After reading the comments onthis touchy subject it is clear that racing MUST change its entire approach to the public. Since the states where the local racing industry are benifiting from casinos revinues are able to compete with the older established racing venues it is time for the industry to look at its entire method of opperation.

 I fully agree that night racing would bring out the betting public during the week but daytime racing on the weekends should remain. This is not a simple problem but one that NRTA and the other associations MUST address. the powerful corporations that control the major tracks in this country have to stop saying it our way or the highway to the public, andlisten to the racing public if they think there is going to be an industry at all.

24 Jun 2010 4:50 PM
Harold B. Gross

If Nite racing is the " Answer" the standardbreds should be thriving, which they are not.
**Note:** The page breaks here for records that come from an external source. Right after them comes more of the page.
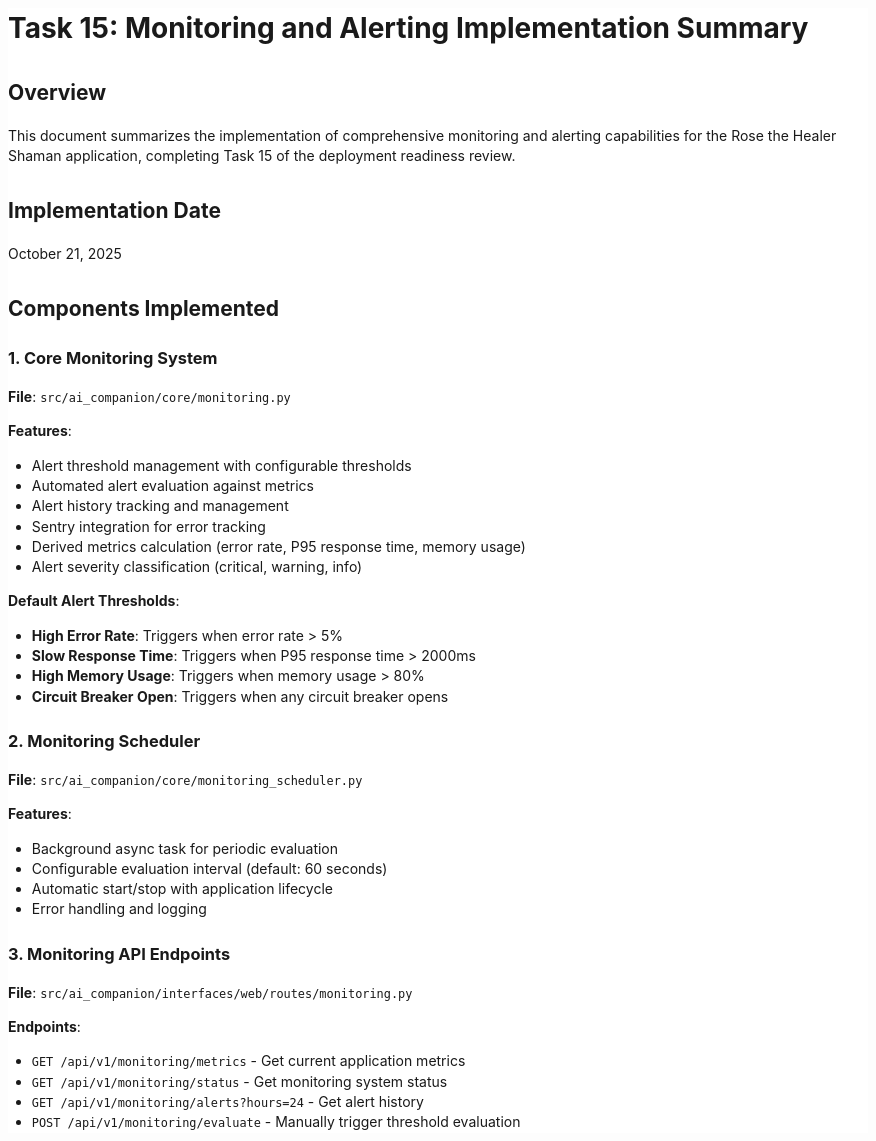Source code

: # Task 15: Monitoring and Alerting Implementation Summary

## Overview

This document summarizes the implementation of comprehensive monitoring and alerting capabilities for the Rose the Healer Shaman application, completing Task 15 of the deployment readiness review.

## Implementation Date

October 21, 2025

## Components Implemented

### 1. Core Monitoring System

**File**: `src/ai_companion/core/monitoring.py`

**Features**:
- Alert threshold management with configurable thresholds
- Automated alert evaluation against metrics
- Alert history tracking and management
- Sentry integration for error tracking
- Derived metrics calculation (error rate, P95 response time, memory usage)
- Alert severity classification (critical, warning, info)

**Default Alert Thresholds**:
- **High Error Rate**: Triggers when error rate > 5%
- **Slow Response Time**: Triggers when P95 response time > 2000ms
- **High Memory Usage**: Triggers when memory usage > 80%
- **Circuit Breaker Open**: Triggers when any circuit breaker opens

### 2. Monitoring Scheduler

**File**: `src/ai_companion/core/monitoring_scheduler.py`

**Features**:
- Background async task for periodic evaluation
- Configurable evaluation interval (default: 60 seconds)
- Automatic start/stop with application lifecycle
- Error handling and logging

### 3. Monitoring API Endpoints

**File**: `src/ai_companion/interfaces/web/routes/monitoring.py`

**Endpoints**:
- `GET /api/v1/monitoring/metrics` - Get current application metrics
- `GET /api/v1/monitoring/status` - Get monitoring system status
- `GET /api/v1/monitoring/alerts?hours=24` - Get alert history
- `POST /api/v1/monitoring/evaluate` - Manually trigger threshold evaluation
Without the Simulcast thoroughbred action they would be closed!

In fact here in Florida, thoroubreds can't run after 7PM, that is Law.

28 Jun 2010 12:11 PM
running rebels

ken, mallan, & jss  are right on with their comments but the horse racing elites are similar to or president they want what they want and the HE--  with every body else. They will destroy ever thing rather than adjust.    

28 Jun 2010 9:35 PM

Horse Racing today is better than it has ever been for the player. From the comfort of my desk I can down load the DRF and wager on a multitude of venues from coast to coast.Not to mention I can view them live.

From my point of view it is a more profitable approach than driving to the track and paying the admission fees etc. I am $100 ahead by staying home. Also I don't have to deal with all the distractions at the track that take away from my handicapping concentration and profits.

The real losers in racing today are the track owners who refuse to make their programs available to customers like me. I don't get it, but then again I don't care because I just "go" somewhere else.

If you are set up right and it does take some effort, there is absolutely no downside to enjoying the races in the comfort of your own home.